I presume that measurement may suit escrimadors more but our stick curriculum has some quite close in strikes so I don't think it's translated to Kenpo very well!

Thanks,

Ian.


----------



## Robbo (May 13, 2004)

Hey,

Sticks should be suited to the individual.
I've heard of measuring from the tip of your index finger to 1 inch past your elbow.

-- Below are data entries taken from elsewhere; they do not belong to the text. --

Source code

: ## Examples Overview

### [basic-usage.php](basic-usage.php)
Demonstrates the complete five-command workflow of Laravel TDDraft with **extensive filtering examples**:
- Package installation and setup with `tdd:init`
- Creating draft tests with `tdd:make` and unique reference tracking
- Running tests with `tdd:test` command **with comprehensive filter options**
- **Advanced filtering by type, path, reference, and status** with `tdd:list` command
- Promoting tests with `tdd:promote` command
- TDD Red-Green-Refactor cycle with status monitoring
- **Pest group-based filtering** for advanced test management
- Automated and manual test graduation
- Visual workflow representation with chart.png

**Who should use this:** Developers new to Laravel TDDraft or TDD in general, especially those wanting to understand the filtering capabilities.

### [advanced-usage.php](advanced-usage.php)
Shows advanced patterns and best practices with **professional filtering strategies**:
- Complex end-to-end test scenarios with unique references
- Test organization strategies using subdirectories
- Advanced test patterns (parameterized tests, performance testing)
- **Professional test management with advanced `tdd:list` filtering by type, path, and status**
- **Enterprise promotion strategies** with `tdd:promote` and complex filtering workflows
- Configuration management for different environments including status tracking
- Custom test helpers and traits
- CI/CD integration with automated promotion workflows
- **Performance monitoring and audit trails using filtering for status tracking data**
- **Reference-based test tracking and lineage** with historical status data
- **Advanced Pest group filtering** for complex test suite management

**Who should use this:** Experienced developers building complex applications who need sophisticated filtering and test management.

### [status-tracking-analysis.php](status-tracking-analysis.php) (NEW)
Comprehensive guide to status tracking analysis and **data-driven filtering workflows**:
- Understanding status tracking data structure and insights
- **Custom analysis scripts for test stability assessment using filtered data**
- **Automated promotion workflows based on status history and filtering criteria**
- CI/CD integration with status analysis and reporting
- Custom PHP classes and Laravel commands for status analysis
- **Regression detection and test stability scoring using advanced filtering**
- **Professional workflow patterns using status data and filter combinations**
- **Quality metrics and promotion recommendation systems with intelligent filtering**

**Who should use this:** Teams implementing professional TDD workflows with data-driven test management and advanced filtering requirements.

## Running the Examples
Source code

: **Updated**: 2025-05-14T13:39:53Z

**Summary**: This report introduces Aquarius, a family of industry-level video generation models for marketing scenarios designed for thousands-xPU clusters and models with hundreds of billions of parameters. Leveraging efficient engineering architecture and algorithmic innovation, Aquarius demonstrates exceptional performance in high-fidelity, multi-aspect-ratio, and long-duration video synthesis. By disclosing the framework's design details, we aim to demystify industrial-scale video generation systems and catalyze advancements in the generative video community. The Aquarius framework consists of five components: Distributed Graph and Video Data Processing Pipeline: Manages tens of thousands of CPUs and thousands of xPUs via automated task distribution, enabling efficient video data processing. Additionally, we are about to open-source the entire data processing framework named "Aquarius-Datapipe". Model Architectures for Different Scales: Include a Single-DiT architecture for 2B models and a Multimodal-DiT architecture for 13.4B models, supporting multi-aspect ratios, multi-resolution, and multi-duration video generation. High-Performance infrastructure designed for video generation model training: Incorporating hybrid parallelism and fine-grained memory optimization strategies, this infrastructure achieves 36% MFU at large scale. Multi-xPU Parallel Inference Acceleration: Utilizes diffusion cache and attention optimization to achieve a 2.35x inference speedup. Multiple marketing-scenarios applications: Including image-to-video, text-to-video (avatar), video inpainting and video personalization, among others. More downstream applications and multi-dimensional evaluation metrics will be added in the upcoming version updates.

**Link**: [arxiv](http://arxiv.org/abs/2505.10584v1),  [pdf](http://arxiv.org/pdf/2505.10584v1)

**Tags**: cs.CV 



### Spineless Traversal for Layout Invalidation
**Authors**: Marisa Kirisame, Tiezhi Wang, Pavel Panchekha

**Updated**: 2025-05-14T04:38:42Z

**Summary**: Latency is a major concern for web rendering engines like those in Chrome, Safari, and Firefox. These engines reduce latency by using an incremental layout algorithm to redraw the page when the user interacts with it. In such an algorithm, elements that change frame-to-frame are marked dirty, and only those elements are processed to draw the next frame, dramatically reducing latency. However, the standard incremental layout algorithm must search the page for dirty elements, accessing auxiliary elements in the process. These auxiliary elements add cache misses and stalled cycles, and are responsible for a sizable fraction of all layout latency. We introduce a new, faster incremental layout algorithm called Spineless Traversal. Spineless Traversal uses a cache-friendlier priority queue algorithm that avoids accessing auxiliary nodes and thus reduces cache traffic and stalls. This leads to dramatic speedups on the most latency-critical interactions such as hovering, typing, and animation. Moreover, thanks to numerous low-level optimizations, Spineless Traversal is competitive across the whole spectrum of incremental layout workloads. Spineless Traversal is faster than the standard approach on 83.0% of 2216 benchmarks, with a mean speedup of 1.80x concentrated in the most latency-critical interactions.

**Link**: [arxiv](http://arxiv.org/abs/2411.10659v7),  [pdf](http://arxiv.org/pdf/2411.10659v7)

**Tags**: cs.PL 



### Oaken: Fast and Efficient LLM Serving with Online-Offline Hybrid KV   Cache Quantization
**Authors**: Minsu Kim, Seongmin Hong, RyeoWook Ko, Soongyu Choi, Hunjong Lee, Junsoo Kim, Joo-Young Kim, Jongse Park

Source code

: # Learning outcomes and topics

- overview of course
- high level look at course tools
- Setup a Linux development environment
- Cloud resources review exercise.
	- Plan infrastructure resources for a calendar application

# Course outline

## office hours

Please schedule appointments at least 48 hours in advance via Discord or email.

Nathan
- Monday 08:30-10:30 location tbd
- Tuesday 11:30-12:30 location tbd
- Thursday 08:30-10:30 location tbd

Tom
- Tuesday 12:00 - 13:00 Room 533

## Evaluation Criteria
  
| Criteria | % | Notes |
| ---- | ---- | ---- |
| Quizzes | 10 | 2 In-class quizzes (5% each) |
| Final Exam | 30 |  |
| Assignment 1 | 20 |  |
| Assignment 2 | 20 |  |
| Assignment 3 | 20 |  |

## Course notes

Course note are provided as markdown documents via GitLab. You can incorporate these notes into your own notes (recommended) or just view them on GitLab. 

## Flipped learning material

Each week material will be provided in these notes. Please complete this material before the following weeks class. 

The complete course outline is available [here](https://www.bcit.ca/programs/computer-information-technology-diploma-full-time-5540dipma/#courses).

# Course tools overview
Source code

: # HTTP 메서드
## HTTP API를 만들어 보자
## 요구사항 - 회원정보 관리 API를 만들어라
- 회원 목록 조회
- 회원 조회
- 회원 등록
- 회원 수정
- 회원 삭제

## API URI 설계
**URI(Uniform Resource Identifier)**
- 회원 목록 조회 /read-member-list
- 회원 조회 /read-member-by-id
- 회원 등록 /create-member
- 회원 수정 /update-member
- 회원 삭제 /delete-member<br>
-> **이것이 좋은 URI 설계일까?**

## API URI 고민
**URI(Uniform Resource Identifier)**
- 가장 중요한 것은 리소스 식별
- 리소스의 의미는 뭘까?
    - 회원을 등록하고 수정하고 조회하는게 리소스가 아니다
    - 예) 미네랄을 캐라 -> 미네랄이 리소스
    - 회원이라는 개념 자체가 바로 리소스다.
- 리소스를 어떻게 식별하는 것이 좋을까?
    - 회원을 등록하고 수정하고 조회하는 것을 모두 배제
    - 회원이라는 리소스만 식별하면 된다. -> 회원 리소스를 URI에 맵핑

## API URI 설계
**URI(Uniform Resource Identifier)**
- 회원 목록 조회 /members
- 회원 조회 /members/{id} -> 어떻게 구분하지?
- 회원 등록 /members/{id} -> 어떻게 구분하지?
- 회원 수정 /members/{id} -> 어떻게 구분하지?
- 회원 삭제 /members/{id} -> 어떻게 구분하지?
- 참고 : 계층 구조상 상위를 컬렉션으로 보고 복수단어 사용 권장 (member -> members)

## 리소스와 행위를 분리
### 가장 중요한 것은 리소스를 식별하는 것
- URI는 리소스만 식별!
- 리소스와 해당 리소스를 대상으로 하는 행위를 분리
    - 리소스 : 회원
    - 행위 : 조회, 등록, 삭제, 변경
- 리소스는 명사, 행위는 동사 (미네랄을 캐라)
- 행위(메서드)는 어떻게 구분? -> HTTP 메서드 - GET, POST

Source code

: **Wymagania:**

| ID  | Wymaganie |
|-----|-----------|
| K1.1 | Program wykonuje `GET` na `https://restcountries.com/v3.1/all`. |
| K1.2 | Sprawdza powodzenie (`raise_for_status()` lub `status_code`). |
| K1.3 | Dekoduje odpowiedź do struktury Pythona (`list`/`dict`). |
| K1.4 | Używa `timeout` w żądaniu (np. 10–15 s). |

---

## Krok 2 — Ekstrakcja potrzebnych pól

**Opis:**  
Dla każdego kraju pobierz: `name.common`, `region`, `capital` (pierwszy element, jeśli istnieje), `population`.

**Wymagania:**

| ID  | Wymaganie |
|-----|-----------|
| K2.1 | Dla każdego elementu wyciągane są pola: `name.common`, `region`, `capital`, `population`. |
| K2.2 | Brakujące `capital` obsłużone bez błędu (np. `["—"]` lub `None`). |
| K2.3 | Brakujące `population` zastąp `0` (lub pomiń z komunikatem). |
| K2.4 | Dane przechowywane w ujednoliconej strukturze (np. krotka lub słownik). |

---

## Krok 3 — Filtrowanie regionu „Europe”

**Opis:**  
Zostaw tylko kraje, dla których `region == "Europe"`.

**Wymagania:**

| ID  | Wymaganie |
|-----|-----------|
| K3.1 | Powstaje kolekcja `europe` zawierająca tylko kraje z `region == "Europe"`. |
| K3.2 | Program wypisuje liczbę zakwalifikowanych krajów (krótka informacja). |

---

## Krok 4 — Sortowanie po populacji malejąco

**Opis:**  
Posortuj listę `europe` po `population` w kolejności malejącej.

Some of the arnis guys may give you better answers.

Rob


----------



## kenpoworks (May 13, 2004)

Tailor it to your needs.
 One measurment method is from the tip of the Fore Finger to the Point of the elbow, "apparently" a Biblical Cubit if anyones interested.
 I have various Clubs of different weights, sizes and shapes to vary my training and to try and avoid weapon fixation.
Richy


----------



## Michael Billings (May 16, 2004)

Place elbow on table, fingers pointing up.   
Measure to tip of middle finger;   
Place clenched fist above finger tip and have someone measure 
 I actually add one more finger width to end.  They are proportional to your body, and tailored to the individual.

 -Michael


----------



## Gentle Fist (May 16, 2004)

Michael Billings said:
			
		

> Place elbow on table, fingers pointing up.
> Measure to tip of middle finger;
> Place clenched fist above finger tip and have someone measure
> I actually add one more finger width to end. They are proportional to your body, and tailored to the individual.
> ...


 
Yeah... what he said  :asian:


----------



## arnisandyz (May 17, 2004)

Robbo said:
			
		

> Hey,
> Some of the arnis guys may give you better answers.
> Rob



Not really!  It depends on your system.  Some FMA specializes in close range work so they go with 22"-24" length to aid in mobility at that range. Typically they will go with a wider diameter rattan to make up for the loss in power. Some systems specialize in long range so they will go will a much longer stick.  From my limited knoweledge of Kenpo, i would guess that the shorter stick might be better suited to your style.

Thanks

andy


----------



## satans.barber (May 17, 2004)

Michael Billings said:
			
		

> Place elbow on table, fingers pointing up.
> Measure to tip of middle finger;
> Place clenched fist above finger tip and have someone measure
> I actually add one more finger width to end.  They are proportional to your body, and tailored to the individual.
> ...



I've measured for that length and that's going to take about 5-6" off for me which seems about right, so I'll go find my saw and take the ends off 

Thanks Mr. Billings,

Ian.


----------



## Michael Billings (May 17, 2004)

Glad to be of help.

 -Michael


----------